━━ The data ━━

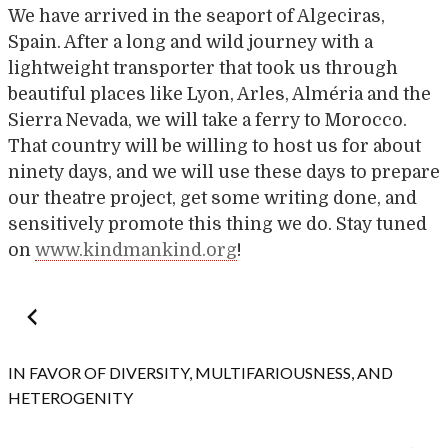
We have arrived in the seaport of Algeciras,
Spain. After a long and wild journey with a
lightweight transporter that took us through
beautiful places like Lyon, Arles, Alméria and the
Sierra Nevada, we will take a ferry to Morocco.
That country will be willing to host us for about
ninety days, and we will use these days to prepare
our theatre project, get some writing done, and
sensitively promote this thing we do. Stay tuned
on
www.kindmankind.org
!
Post
navigation
IN FAVOR OF DIVERSITY, MULTIFARIOUSNESS, AND
HETEROGENITY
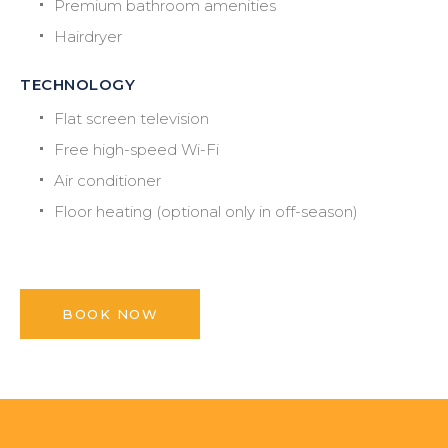
Premium bathroom amenities
Hairdryer
TECHNOLOGY
Flat screen television
Free high-speed Wi-Fi
Air conditioner
Floor heating (optional only in off-season)
BOOK NOW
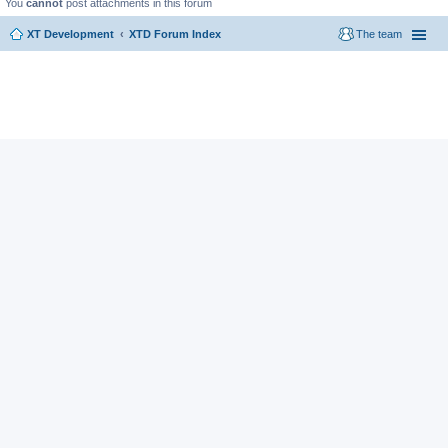
You
cannot
post attachments in this forum
XT Development
XTD Forum Index
The team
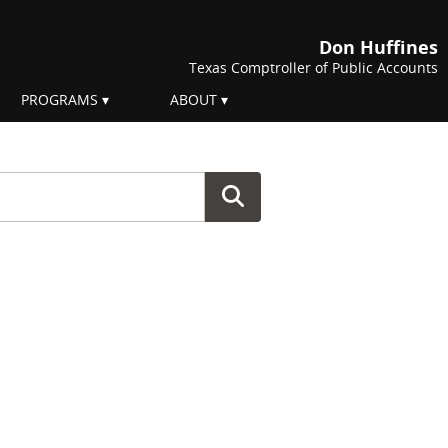
Don Huffines
Texas Comptroller of Public Accounts
PROGRAMS
ABOUT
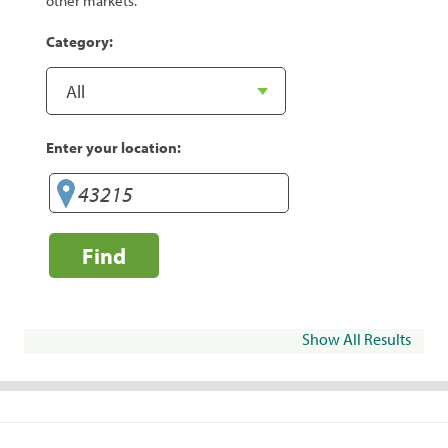
other markets.
Category:
Enter your location:
Find
Show All Results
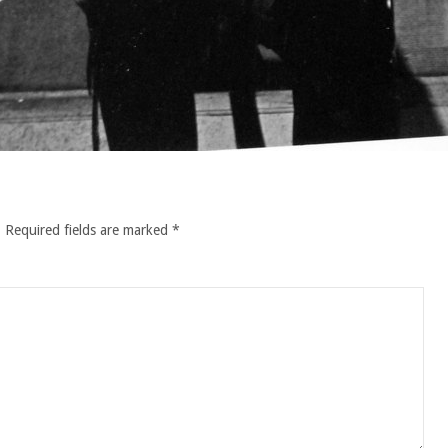
.
Required fields are marked
*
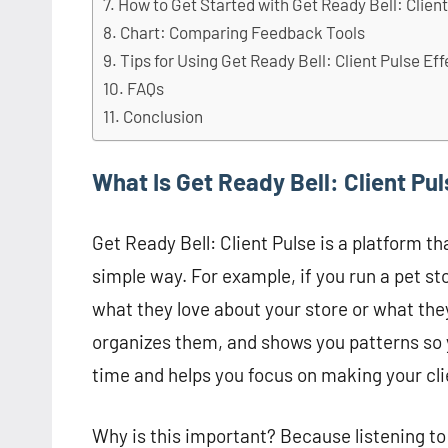
How to Get Started with Get Ready Bell: Clien
Chart: Comparing Feedback Tools
Tips for Using Get Ready Bell: Client Pulse Eff
FAQs
Conclusion
What Is Get Ready Bell: Client Pu
Get Ready Bell: Client Pulse is a platform th
simple way. For example, if you run a pet s
what they love about your store or what the
organizes them, and shows you patterns so 
time and helps you focus on making your cli
Why is this important? Because listening to 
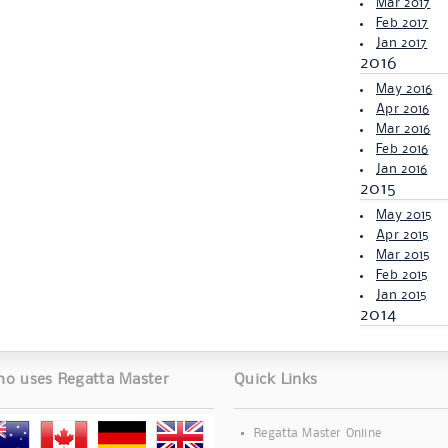
Mar 2017
Feb 2017
Jan 2017
2016
May 2016
Apr 2016
Mar 2016
Feb 2016
Jan 2016
2015
May 2015
Apr 2015
Mar 2015
Feb 2015
Jan 2015
2014
o uses Regatta Master
Quick Links
Regatta Master Online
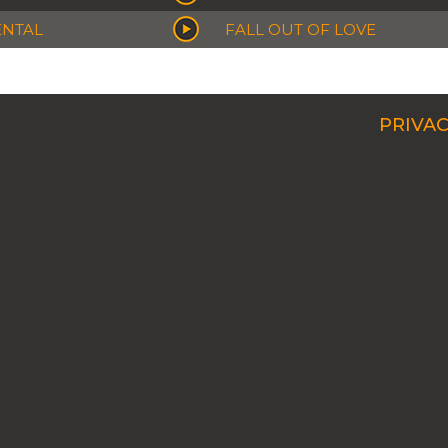
ENTAL
FALL OUT OF LOVE
PRIVAC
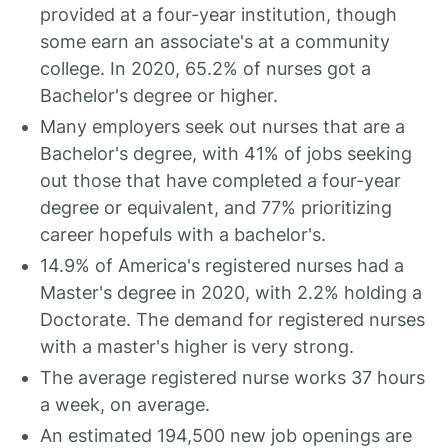
provided at a four-year institution, though
some earn an associate's at a community
college. In 2020, 65.2% of nurses got a
Bachelor's degree or higher.
Many employers seek out nurses that are a
Bachelor's degree, with 41% of jobs seeking
out those that have completed a four-year
degree or equivalent, and 77% prioritizing
career hopefuls with a bachelor's.
14.9% of America's registered nurses had a
Master's degree in 2020, with 2.2% holding a
Doctorate. The demand for registered nurses
with a master's higher is very strong.
The average registered nurse works 37 hours
a week, on average.
An estimated 194,500 new job openings are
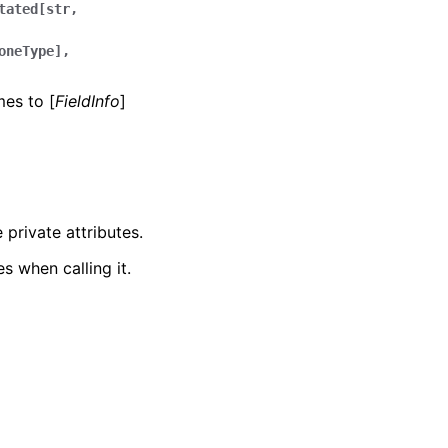
tated[str,
oneType],
mes to [
FieldInfo
]
 private attributes.
s when calling it.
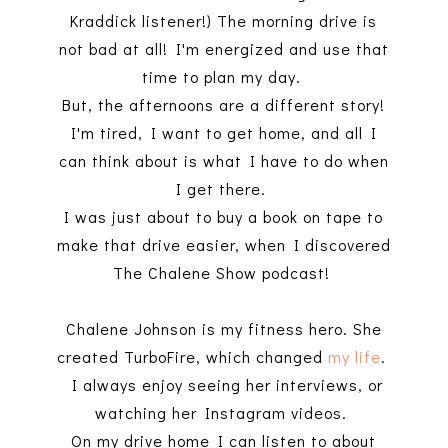
Kraddick listener!) The morning drive is
not bad at all! I'm energized and use that
time to plan my day.
But, the afternoons are a different story!
I'm tired, I want to get home, and all I
can think about is what I have to do when
I get there.
I was just about to buy a book on tape to
make that drive easier, when I discovered
The Chalene Show podcast!
Chalene Johnson is my fitness hero. She
created TurboFire, which changed
my life
.
I always enjoy seeing her interviews, or
watching her Instagram videos.
On my drive home I can listen to about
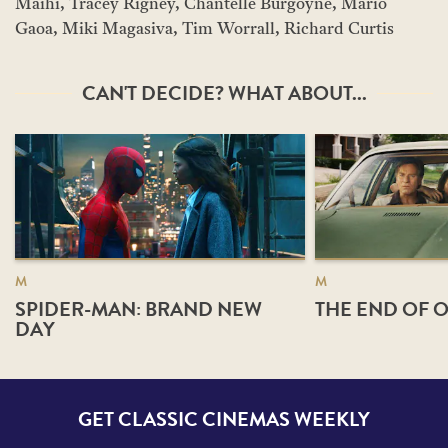
Maihi, Tracey Rigney, Chantelle Burgoyne, Mario
Gaoa, Miki Magasiva, Tim Worrall, Richard Curtis
CAN'T DECIDE? WHAT ABOUT...
M
M
SPIDER-MAN: BRAND NEW
THE END OF O
DAY
GET CLASSIC CINEMAS WEEKLY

━━━

Your assignment: In the entries, find the line containing "Gaoa, Miki Magasiva, Tim" and output it and all remaining lines exactly.

Solution to the problem:
Gaoa, Miki Magasiva, Tim Worrall, Richard Curtis
CAN'T DECIDE? WHAT ABOUT...
M
M
SPIDER-MAN: BRAND NEW
THE END OF O
DAY
GET CLASSIC CINEMAS WEEKLY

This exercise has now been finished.